**Problem to solve**
Write out the lines below word for word, from the very first line through the line containing "of our favorite", including that line.
++++ Available data ++++
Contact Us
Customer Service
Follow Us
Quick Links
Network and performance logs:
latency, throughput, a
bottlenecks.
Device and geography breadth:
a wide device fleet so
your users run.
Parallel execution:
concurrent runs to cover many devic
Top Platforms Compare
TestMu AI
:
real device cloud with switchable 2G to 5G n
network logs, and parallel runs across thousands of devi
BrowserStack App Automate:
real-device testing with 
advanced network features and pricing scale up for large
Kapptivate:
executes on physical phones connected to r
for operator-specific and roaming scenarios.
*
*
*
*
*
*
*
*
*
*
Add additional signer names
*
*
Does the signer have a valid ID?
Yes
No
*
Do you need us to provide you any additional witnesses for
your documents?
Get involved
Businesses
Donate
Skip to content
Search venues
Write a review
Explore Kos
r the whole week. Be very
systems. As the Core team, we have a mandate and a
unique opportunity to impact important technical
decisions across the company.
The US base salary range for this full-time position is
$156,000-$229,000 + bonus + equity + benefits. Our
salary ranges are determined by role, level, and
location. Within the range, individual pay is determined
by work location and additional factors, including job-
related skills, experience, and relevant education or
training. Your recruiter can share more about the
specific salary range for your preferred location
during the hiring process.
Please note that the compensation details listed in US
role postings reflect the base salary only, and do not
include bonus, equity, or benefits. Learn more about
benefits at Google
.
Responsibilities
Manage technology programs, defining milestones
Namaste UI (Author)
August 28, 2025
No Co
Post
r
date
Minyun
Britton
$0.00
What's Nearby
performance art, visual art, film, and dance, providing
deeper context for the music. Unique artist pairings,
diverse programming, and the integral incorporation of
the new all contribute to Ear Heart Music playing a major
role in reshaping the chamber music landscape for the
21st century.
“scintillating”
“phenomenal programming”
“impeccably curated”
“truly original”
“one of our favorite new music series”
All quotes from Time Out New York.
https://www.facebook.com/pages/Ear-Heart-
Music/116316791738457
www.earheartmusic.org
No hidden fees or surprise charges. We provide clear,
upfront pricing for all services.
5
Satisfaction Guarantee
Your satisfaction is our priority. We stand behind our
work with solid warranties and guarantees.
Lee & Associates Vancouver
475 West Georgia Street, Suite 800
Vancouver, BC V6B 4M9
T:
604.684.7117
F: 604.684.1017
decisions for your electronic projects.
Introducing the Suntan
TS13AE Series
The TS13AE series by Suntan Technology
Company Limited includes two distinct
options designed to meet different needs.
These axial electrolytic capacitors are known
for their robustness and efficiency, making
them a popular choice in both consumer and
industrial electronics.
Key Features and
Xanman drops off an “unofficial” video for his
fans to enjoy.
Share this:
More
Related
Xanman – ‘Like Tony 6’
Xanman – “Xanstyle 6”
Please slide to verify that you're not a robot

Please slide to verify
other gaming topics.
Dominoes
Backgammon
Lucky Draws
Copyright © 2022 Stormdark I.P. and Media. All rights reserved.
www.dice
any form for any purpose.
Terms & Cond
++++
**Solution below**
Contact Us
Customer Service
Follow Us
Quick Links
Network and performance logs:
latency, throughput, a
bottlenecks.
Device and geography breadth:
a wide device fleet so
your users run.
Parallel execution:
concurrent runs to cover many devic
Top Platforms Compare
TestMu AI
:
real device cloud with switchable 2G to 5G n
network logs, and parallel runs across thousands of devi
BrowserStack App Automate:
real-device testing with 
advanced network features and pricing scale up for large
Kapptivate:
executes on physical phones connected to r
for operator-specific and roaming scenarios.
*
*
*
*
*
*
*
*
*
*
Add additional signer names
*
*
Does the signer have a valid ID?
Yes
No
*
Do you need us to provide you any additional witnesses for
your documents?
Get involved
Businesses
Donate
Skip to content
Search venues
Write a review
Explore Kos
r the whole week. Be very
systems. As the Core team, we have a mandate and a
unique opportunity to impact important technical
decisions across the company.
The US base salary range for this full-time position is
$156,000-$229,000 + bonus + equity + benefits. Our
salary ranges are determined by role, level, and
location. Within the range, individual pay is determined
by work location and additional factors, including job-
related skills, experience, and relevant education or
training. Your recruiter can share more about the
specific salary range for your preferred location
during the hiring process.
Please note that the compensation details listed in US
role postings reflect the base salary only, and do not
include bonus, equity, or benefits. Learn more about
benefits at Google
.
Responsibilities
Manage technology programs, defining milestones
Namaste UI (Author)
August 28, 2025
No Co
Post
r
date
Minyun
Britton
$0.00
What's Nearby
performance art, visual art, film, and dance, providing
deeper context for the music. Unique artist pairings,
diverse programming, and the integral incorporation of
the new all contribute to Ear Heart Music playing a major
role in reshaping the chamber music landscape for the
21st century.
“scintillating”
“phenomenal programming”
“impeccably curated”
“truly original”
“one of our favorite new music series”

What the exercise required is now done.